EXECUTIVE SUMMARY
Haiti is experiencing the most severe security collapse in its modern history with gangs consolidating
territorial control, degrading state authority, and evolving into what Max G. Manwaring defines as
“third-generation gangs,” criminal-insurgent hybrids that challenge the state’s monopoly on force. As
of September 2025, armed groups control approximately 85 percent of Port-au-Prince, govern critical
routes in Artibonite and Centre, regulate economic life through taxation and extortion, and conduct
coordinated military-style assaults against state institutions. The result is a de facto criminal state
within the state. Haiti’s instability now represents an acute threat to regional security, migration
management, and U.S. strategic interests in the Caribbean. The crisis exemplifies an irregular warfare
environment in which nonstate actors contest the state’s legitimacy through armed coercion, economic
predation, and information manipulation—blurring the line between criminality and insurgency.
The 2024 Multinational Security Support (MSS) mission achieved limited tactical and strategic gains,
retaking key sites and supporting Haitian National Police training but proved under-resourced and
undermanned. With only US$113 million of the US$600 million required and fewer than 1,000 of
2,500 authorized personnel deployed, the mission lacked logistical reach, intelligence, surveillance,
and reconnaissance, and political cohesion to reverse Haiti’s slide toward insurgent governance. The
deteriorating security conditions prompted the United Nations Security Council to authorize Resolution
2793 on September 30, 2025, transitioning the MSS into a larger, better-resourced Gang Suppression
Force (GSF) with 5,500 authorized personnel and expanded military capabilities.
Haiti’s security institutions remain critically weakened. The Haitian National Police, reduced to
approximately 12,500 officers, struggles with attrition, leadership instability, and inadequate
coordination.2 Specialized units, such as the Temporary Anti-Gang Unit (Unité Tactique Anti-Gang or
UTAG) and Special Weapons and Tactics (SWAT), have demonstrated operational competence but lack
scale. The Haitian Armed Forces (FAďH) remain in early-stage rebuilding, with fewer than 1,300 soldiers
and minimal training capacity.3 Gangs have transformed into insurgent-like actors through territorial
governance, coercive taxation, parallel justice structures, prison breaks, targeted political violence, and
sophisticated operational innovations that include drones, encrypted communications, and coordinated
multifront assaults.
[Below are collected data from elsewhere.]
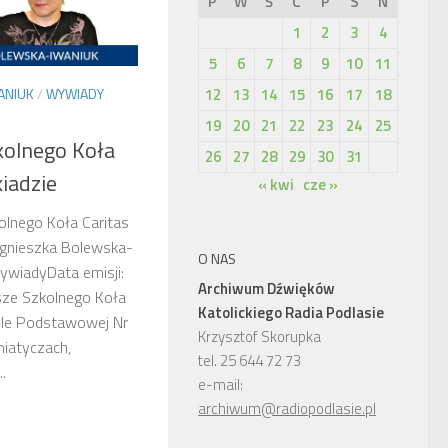
P
W
Ś
C
P
S
N
1
2
3
4
5
6
7
8
9
10
11
12
13
14
15
16
17
18
ANIUK
/
WYWIADY
19
20
21
22
23
24
25
kolnego Koła
26
27
28
29
30
31
kiadzie
« kwi
cze »
olnego Koła Caritas
Agnieszka Bolewska-
O NAS
ywiadyData emisji:
Archiwum Dźwięków
ze Szkolnego Koła
Katolickiego Radia Podlasie
kole Podstawowej Nr
Krzysztof Skorupka
miatyczach,
tel. 25 644 72 73
.
e-mail:
archiwum@radiopodlasie.pl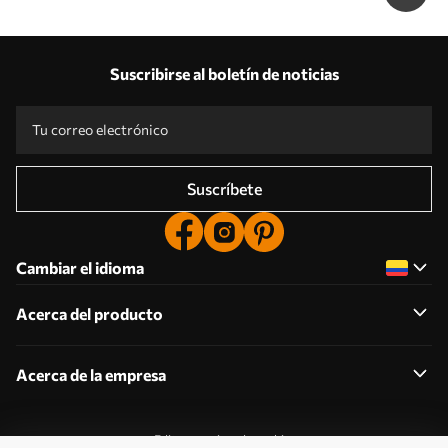
Suscribirse al boletín de noticias
Suscríbete
Cambiar el idioma
Acerca del producto
Acerca de la empresa
Editar permisos de cookies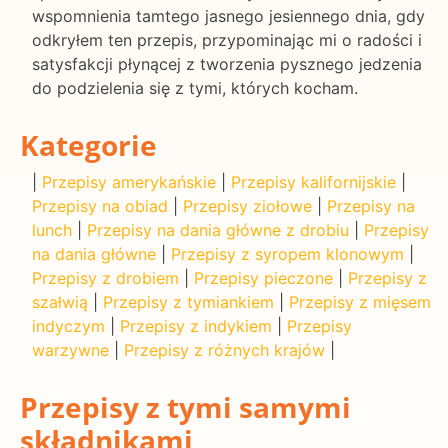
wspomnienia tamtego jasnego jesiennego dnia, gdy
odkryłem ten przepis, przypominając mi o radości i
satysfakcji płynącej z tworzenia pysznego jedzenia
do podzielenia się z tymi, których kocham.
Kategorie
|
Przepisy amerykańskie
|
Przepisy kalifornijskie
|
Przepisy na obiad
|
Przepisy ziołowe
|
Przepisy na
lunch
|
Przepisy na dania główne z drobiu
|
Przepisy
na dania główne
|
Przepisy z syropem klonowym
|
Przepisy z drobiem
|
Przepisy pieczone
|
Przepisy z
szałwią
|
Przepisy z tymiankiem
|
Przepisy z mięsem
indyczym
|
Przepisy z indykiem
|
Przepisy
warzywne
|
Przepisy z różnych krajów
|
Przepisy z tymi samymi
składnikami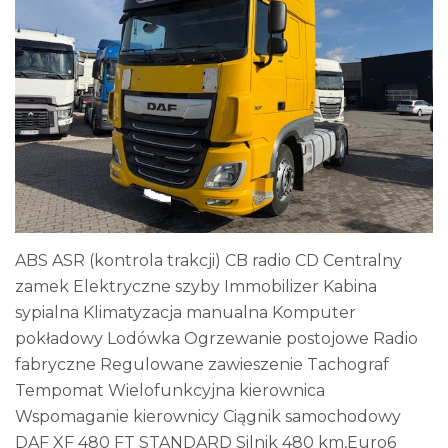
ABS ASR (kontrola trakcji) CB radio CD Centralny
zamek Elektryczne szyby Immobilizer Kabina
sypialna Klimatyzacja manualna Komputer
pokładowy Lodówka Ogrzewanie postojowe Radio
fabryczne Regulowane zawieszenie Tachograf
Tempomat Wielofunkcyjna kierownica
Wspomaganie kierownicy Ciągnik samochodowy
DAF XF 480 FT STANDARD Silnik 480 km,Euro6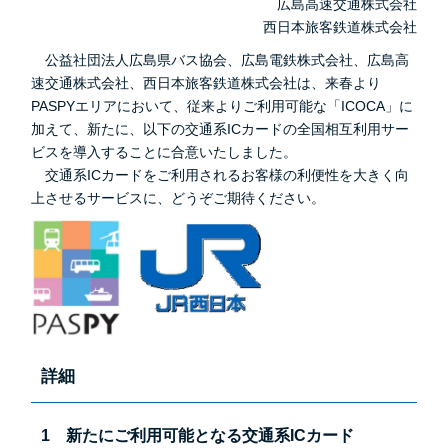
広島高速交通株式会社
西日本旅客鉄道株式会社
公益社団法人広島県バス協会、広島電鉄株式会社、広島高
速交通株式会社、西日本旅客鉄道株式会社は、来春より
PASPYエリアにおいて、従来よりご利用可能な「ICOCA」に
加えて、新たに、以下の交通系ICカードの全国相互利用サー
ビスを導入することに合意いたしました。
交通系ICカードをご利用されるお客様の利便性を大きく向
上させるサービスに、どうぞご期待ください。
詳細
1 新たにご利用可能となる交通系ICカード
Their financial power rests on kidnapping, extortion, and weapons trafficking, much
of it enabled by U.S.-sourced firearms. These networks now exert political influence, challenge state
authority, and shape national decision-making. The territorial, economic, and political penetration of
gangs has generated mass displacement, deepened humanitarian suffering, and created a permissive
environment for malign state actors seeking strategic leverage in the Caribbean.
This report concludes that Haiti is not facing a conventional crime problem but an entrenched
insurgency. The country sits at a tipping point: Without rapid, coordinated, and adequately funded
international action, Haiti risks fully transitioning into a criminally governed state with profound regional
consequences. To reverse this trajectory, the report offers a tiered set of near-term, medium-term, and
long-term policy recommendations for the U.S. interagency, regional partners, and the incoming GSF.
Taken together, these measures aim to degrade gang operational capacity, restore state territorial
control, protect civilians, and set the conditions required for humanitarian access and credible elections.
Without decisive action, the expansion of criminal insurgent governance will further destabilize the
region and erode the security architecture of the Western Hemisphere.